Task requirements:
When counting, include every line of the data that holds "Вандер", then state the total alone.

Transcribed page contents:
=== Section Start ===
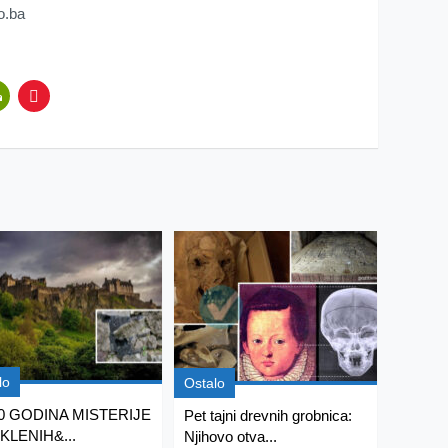
o.ba
lo
Ostalo
00 GODINA MISTERIJE
Pet tajni drevnih grobnica:
KLENIH&...
Njihovo otva...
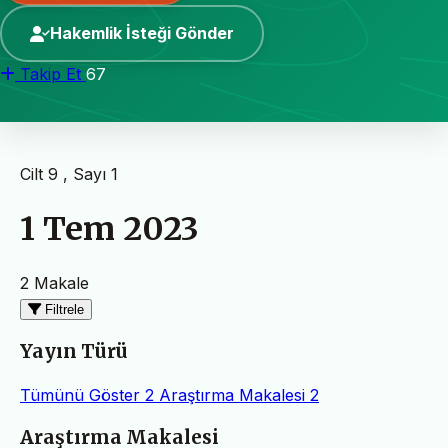
Hakemlik İsteği Gönder
Takip Et
67
Cilt 9 , Sayı 1
1 Tem 2023
2 Makale
Filtrele
Yayın Türü
Tümünü Göster
2
Araştırma Makalesi
2
Makaleler
Araştırma Makalesi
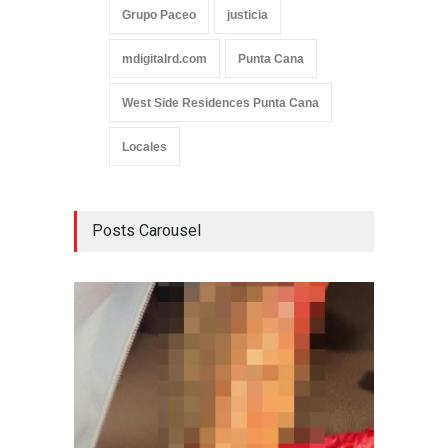
Grupo Paceo
justicia
mdigitalrd.com
Punta Cana
West Side Residences Punta Cana
Locales
Posts Carousel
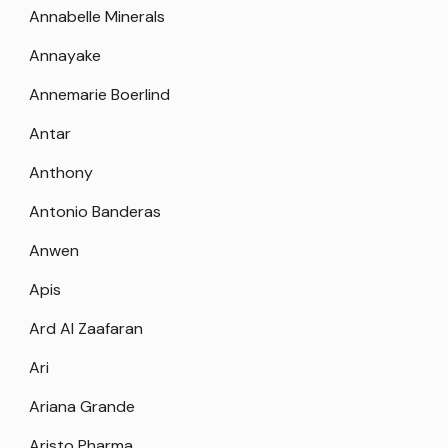
Annabelle Minerals
Annayake
Annemarie Boerlind
Antar
Anthony
Antonio Banderas
Anwen
Apis
Ard Al Zaafaran
Ari
Ariana Grande
Aristo Pharma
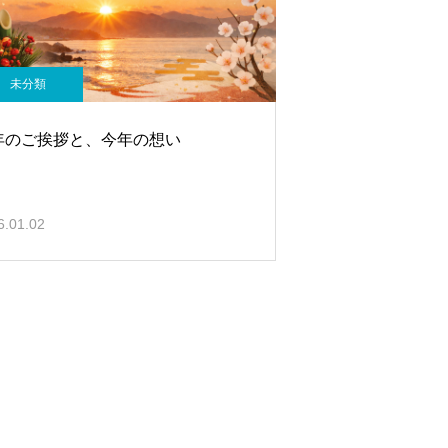
未分類
年のご挨拶と、今年の想い
6.01.02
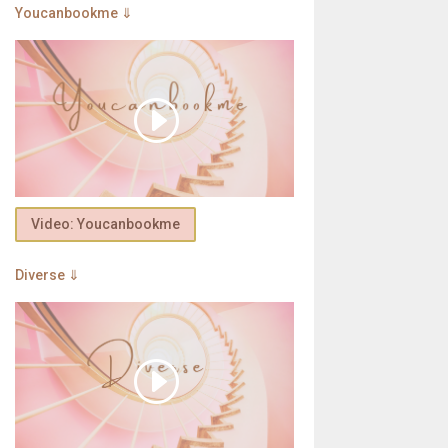
Youcanbookme ⇓
Video: Youcanbookme
Diverse ⇓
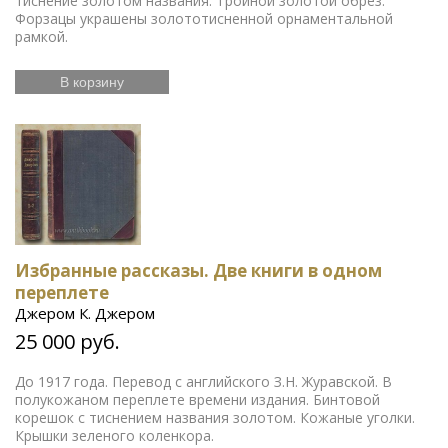
тиснение золотом названия. Тройной золотой обрез.
Форзацы украшены золототисненной орнаментальной
рамкой.
В корзину
Избранные рассказы. Две книги в одном
переплете
Джером К. Джером
25 000 руб.
До 1917 года. Перевод с английского З.Н. Журавской. В
полукожаном переплете времени издания. Бинтовой
корешок с тиснением названия золотом. Кожаные уголки.
Крышки зеленого коленкора.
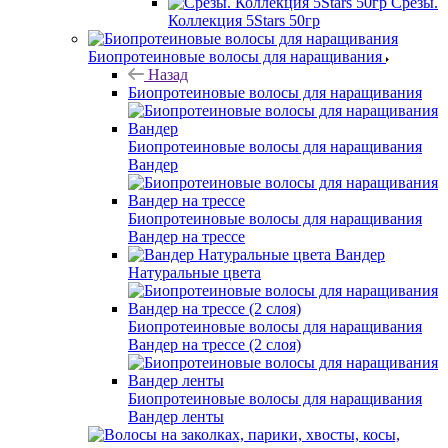
Срезы.
Коллекция 5Stars 50гр
Биопротеиновые волосы для наращивания
Назад
Биопротеиновые волосы для наращивания
Биопротеиновые волосы для наращивания
Вандер
Биопротеиновые волосы для наращивания
Вандер на трессе
Вандер
Натуральные цвета
Биопротеиновые волосы для наращивания
Вандер на трессе (2 слоя)
Биопротеиновые волосы для наращивания
Вандер ленты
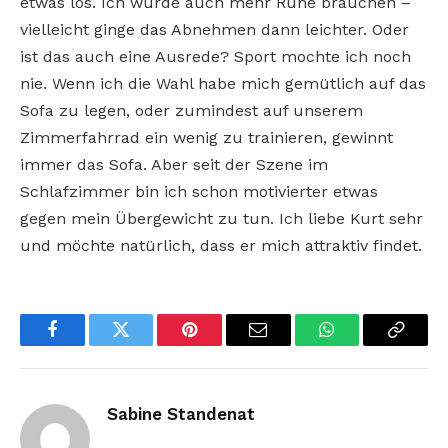
etwas los. Ich würde auch mehr Ruhe brauchen –
vielleicht ginge das Abnehmen dann leichter. Oder
ist das auch eine Ausrede?
Sport mochte ich noch
nie. Wenn ich die Wahl habe mich gemütlich auf das
Sofa zu legen, oder zumindest auf unserem
Zimmerfahrrad ein wenig zu trainieren, gewinnt
immer das Sofa. Aber seit der Szene im
Schlafzimmer bin ich schon motivierter etwas
gegen mein Übergewicht zu tun. Ich liebe Kurt sehr
und möchte natürlich, dass er mich attraktiv findet.
Facebook
Twitter
Pinterest
Email
WhatsApp
Copy
Link
Sabine Standenat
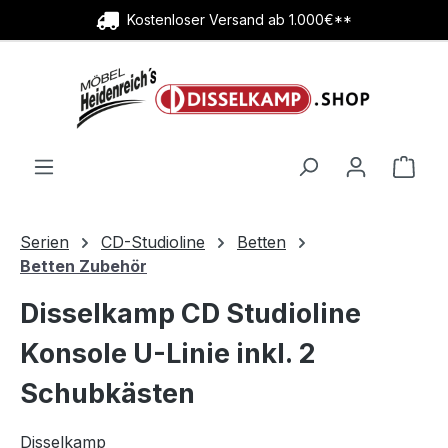
Kostenloser Versand ab 1.000€**
Zum Hauptinhalt springen
Ware
Serien
CD-Studioline
Betten
Betten Zubehör
Disselkamp CD Studioline
Konsole U-Linie inkl. 2
Schubkästen
Disselkamp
=== Section End ===
Answer:
5